That's just what the Conservatives want, in the election that is sure to come.


The Tories hope they understand what a large minority of Canadians want – unexciting, uncharismatic, competent, boring (remember Brampton Billy Davis and “bland works?”) government. They also hope that another, smaller minority, is driven by pure greed: bash the civil service; no new taxes; etc. Finally they hope that there is another minority that will vote Conservative even if they offer the village idiot for election. If those minorities, and a few others, all add up to about 40% of the electorate then they have a majority government.

It sounds like a reasonable strategy to me – if, big IF, they really do understand what how those minorities think.

 
The Conservatives set the tone with this budget....imagine how well Iggy's 5-10 Billion daycare proposal will sound during an election, his cap & trade desires( oops that was Dion, but what the hey!!), raising taxes/GST/dog pound fees/whatever......

Now......how is Harper going to pull the trigger...?
 
I am sure there is another minority, a fairly large one, possibly a small majority, that wish the Tories would forget about the majority of the 23% of the population that constantly whines, always have their hand out, then slaps the hand after the money has been taken, year after year.

========================================

▸ ACTIVITIES:
A) Answer these questions from the comments on the Conservatives' election strategy:
(i) What share of the electorate would the minorities need to add up to for the Tories to form a majority government?
(ii) What is the estimated cost of Iggy's daycare proposal?
(iii) What percentage of the population is described as constantly whining?
B) Extend the comments on the Conservatives' election strategy past their last sentence.

Saved entries:
========================================

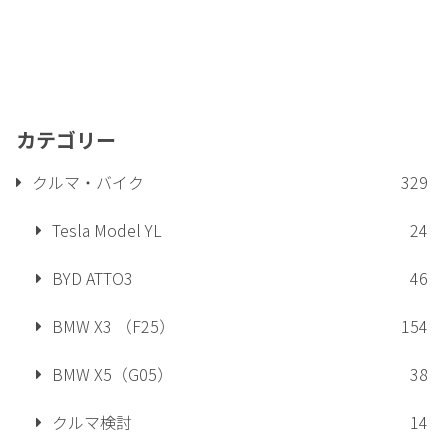
カテゴリー
クルマ・バイク
329
Tesla Model YL
24
BYD ATTO3
46
BMW X3 （F25）
154
BMW X5（G05）
38
クルマ検討
14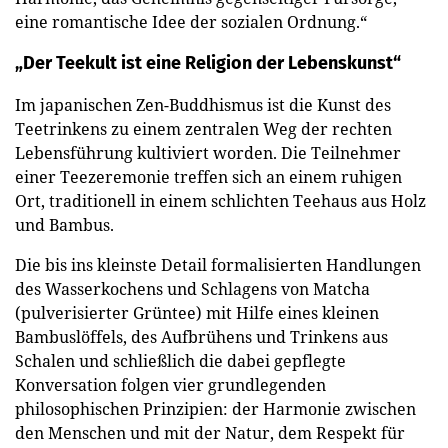
eine romantische Idee der sozialen Ordnung.“
„Der Teekult ist eine Religion der Lebenskunst“
Im japanischen Zen-Buddhismus ist die Kunst des
Teetrinkens zu einem zentralen Weg der rechten
Lebensführung kultiviert worden. Die Teilnehmer
einer Teezeremonie treffen sich an einem ruhigen
Ort, traditionell in einem schlichten Teehaus aus Holz
und Bambus.
Die bis ins kleinste Detail formalisierten Handlungen
des Wasserkochens und Schlagens von Matcha
(pulverisierter Grüntee) mit Hilfe eines kleinen
Bambuslöffels, des Aufbrühens und Trinkens aus
Schalen und schließlich die dabei gepflegte
Konversation folgen vier grundlegenden
philosophischen Prinzipien: der Harmonie zwischen
den Menschen und mit der Natur, dem Respekt für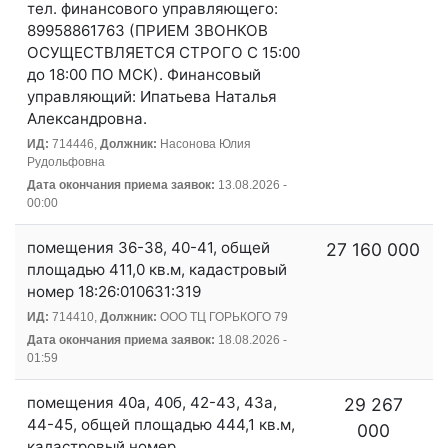
тел. финансового управляющего:
89958861763 (ПРИЕМ ЗВОНКОВ
ОСУЩЕСТВЛЯЕТСЯ СТРОГО С 15:00
до 18:00 ПО МСК). Финансовый
управляющий: Ипатьева Наталья
Александровна.
ИД:
714446,
Должник:
Насонова Юлия
Рудольфовна
Дата окончания приема заявок:
13.08.2026 -
00:00
помещения 36-38, 40-41, общей
27 160 000
площадью 411,0 кв.м, кадастровый
номер 18:26:010631:319
ИД:
714410,
Должник:
ООО ТЦ ГОРЬКОГО 79
Дата окончания приема заявок:
18.08.2026 -
01:59
помещения 40а, 40б, 42-43, 43а,
29 267
44-45, общей площадью 444,1 кв.м,
000
кадастровый номер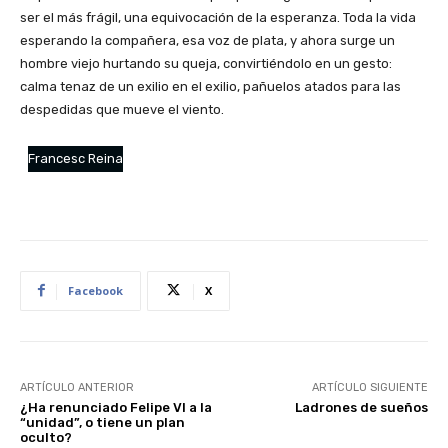
ser el más frágil, una equivocación de la esperanza. Toda la vida
esperando la compañera, esa voz de plata, y ahora surge un
hombre viejo hurtando su queja, convirtiéndolo en un gesto:
calma tenaz de un exilio en el exilio, pañuelos atados para las
despedidas que mueve el viento.
Francesc Reina
Facebook
X
ARTÍCULO ANTERIOR
ARTÍCULO SIGUIENTE
¿Ha renunciado Felipe VI a la
Ladrones de sueños
“unidad”, o tiene un plan
oculto?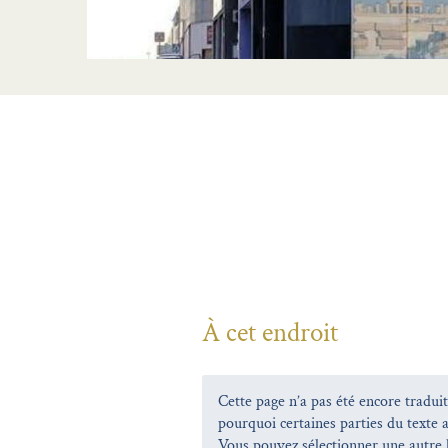
À cet endroit
Cette page n’a pas été encore traduite
pourquoi certaines parties du texte 
Vous pouvez sélectionner une autre 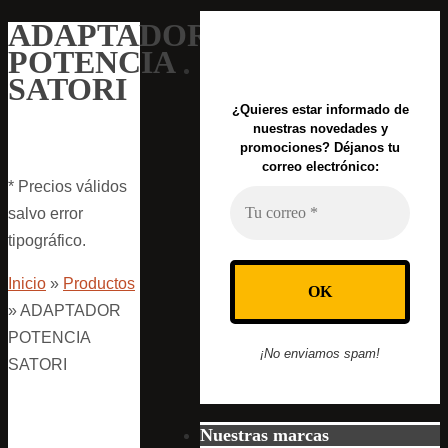
ADAPTADOR
POTENCIA
SATORI
¿Quieres estar informado de
nuestras novedades y
promociones? Déjanos tu
correo electrónico:
* Precios válidos
salvo error
tipográfico.
Inicio
»
Productos
»
ADAPTADOR
POTENCIA
¡No enviamos spam!
SATORI
Nuestras marcas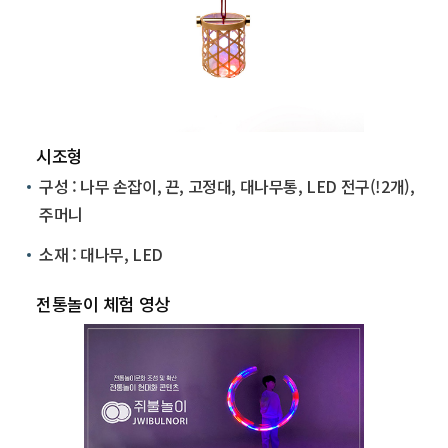
시조형
구성 : 나무 손잡이, 끈, 고정대, 대나무통, LED 전구(!2개),
주머니
소재 : 대나무, LED
전통놀이 체험 영상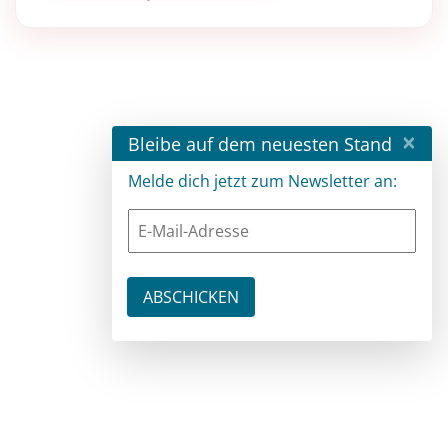
×
Bleibe auf dem neuesten Stand
Melde dich jetzt zum Newsletter an: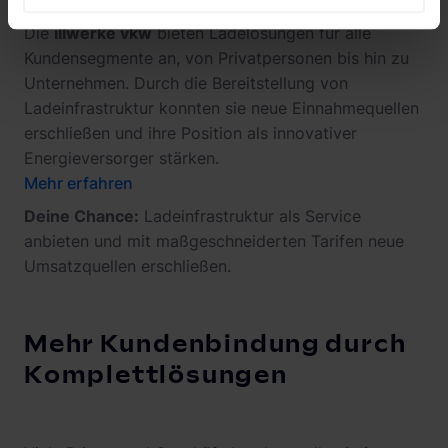
Die
illwerke vkw
bieten Ladelösungen für alle
Kundensegmente an, von Privatpersonen bis hin zu
Unternehmen. Durch die Bereitstellung von
Ladeinfrastruktur konnten sie neue Einnahmequellen
erschließen und ihre Position als innovativer
Energieversorger stärken.
Mehr erfahren
Deine Chance:
Ladeinfrastruktur als Service
anbieten und mit maßgeschneiderten Tarifen neue
Umsatzquellen erschließen.
Mehr Kundenbindung durch
Komplettlösungen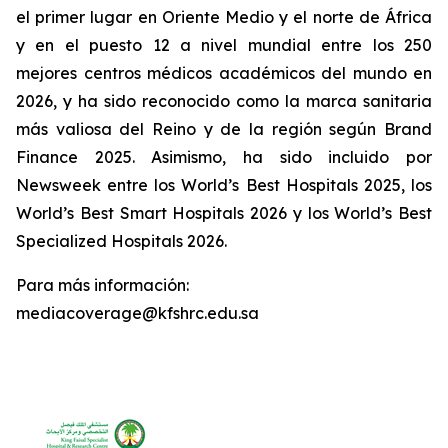
el primer lugar en Oriente Medio y el norte de África
y en el puesto 12 a nivel mundial entre los 250
mejores centros médicos académicos del mundo en
2026, y ha sido reconocido como la marca sanitaria
más valiosa del Reino y de la región según Brand
Finance 2025. Asimismo, ha sido incluido por
Newsweek entre los World’s Best Hospitals 2025, los
World’s Best Smart Hospitals 2026 y los World’s Best
Specialized Hospitals 2026.
Para más información:
mediacoverage@kfshrc.edu.sa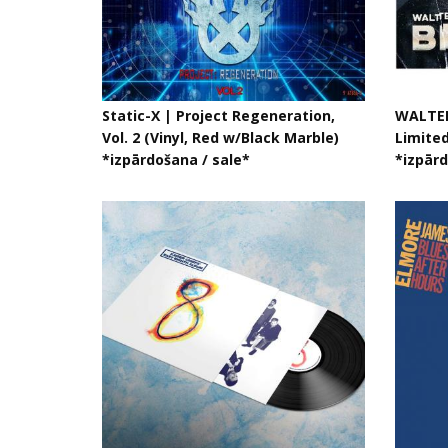
Static-X | Project Regeneration,
WALTER
Vol. 2 (Vinyl, Red w/Black Marble)
Limited
*izpārdošana / sale*
*izpārd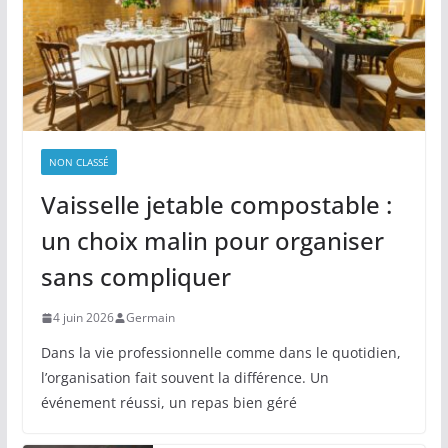
NON CLASSÉ
Vaisselle jetable compostable :
un choix malin pour organiser
sans compliquer
4 juin 2026
Germain
Dans la vie professionnelle comme dans le quotidien,
l’organisation fait souvent la différence. Un
événement réussi, un repas bien géré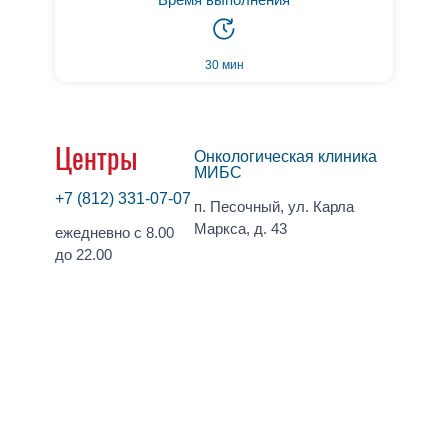
30 мин
Центры
Онкологическая клиника
МИБС
+7 (812) 331-07-07
п. Песочный, ул. Карла
Маркса, д. 43
ежедневно с 8.00
до 22.00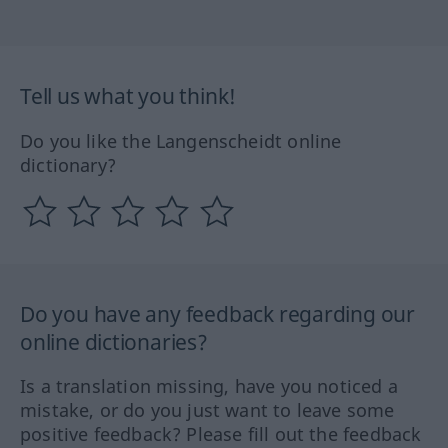
Tell us what you think!
Do you like the Langenscheidt online
dictionary?
Do you have any feedback regarding our
online dictionaries?
Is a translation missing, have you noticed a
mistake, or do you just want to leave some
positive feedback? Please fill out the feedback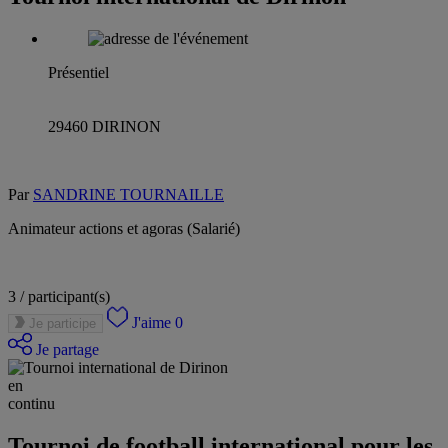
Présentiel
29460 DIRINON
Par
SANDRINE TOURNAILLE
Animateur actions et agoras (Salarié)
3 /
participant(s)
J'aime
0
Je participe
Je partage
en
continu
Tournoi de football international pour les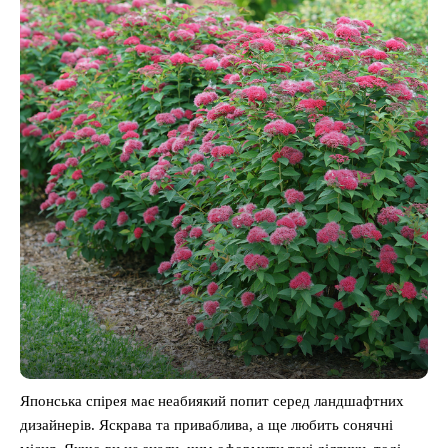
Японська спірея має неабиякий попит серед ландшафтних
дизайнерів. Яскрава та приваблива, а ще любить сонячні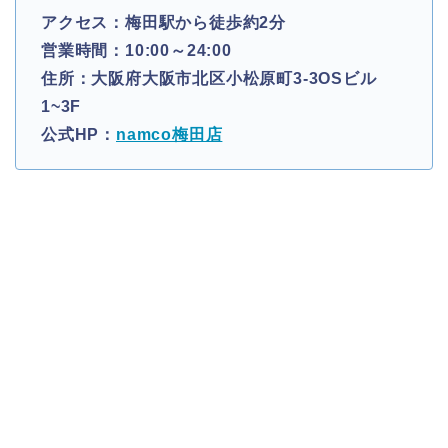
アクセス：梅田駅から徒歩約2分
営業時間：10:00～24:00
住所：大阪府大阪市北区小松原町3-3OSビル
1~3F
公式HP：
namco梅田店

========================================

▸ ANSWERS:
A)
(i) About 40%
(ii) 5-10 Billion
(iii) 23%

B)
 
Rifleman62 said:
I am sure there is another minority, a fairly large one, possibly a small majority, that wish the Tories would forget about the majority of the 23% of the population that constantly whines, always have their hand out, then slaps the hand after the money has been taken, year after year.

You are sure and Harper hopes that you are right.

We need to recognize that nearly 60% of Canadians wouldn't vote for a Conservative even if she was a mix of Churchill and Mandela. The Tories need to split that vote - and most of the anti-Conservative vote resides outside of Québec – between the Liberals and the NDP so that a few more Conservative candidates can come ‘up through the middle’ in a few more ridings.

The Conservatives have 145 seats; assume for a moment that they can hold on to 140 of them; they need to win 15 new seats, out of the 160+ that remain in play; that’s a 10% shift in ‘available’ seats from the BQ, Liberals and NDP to the Conservatives. That’s a big shift but it may just be achievable in 2010 if a whole lot of dominos, including a steady global recovery (save the PIIGS!), fall in order.
 
Travers: As the heat builds, expect PM to spark an election
Article Link

Facing three tough questions about his government, Stephen Harper has a single answer. The annoying queries are about the politics of stimulus spending, the credibility of last week's rosy federal budget, and complicity in Afghanistan prisoner abuse. The response is a sooner-than-later election.

Not much cleans the slate better than a campaign. Rarely has a ruling party so urgently required an eraser.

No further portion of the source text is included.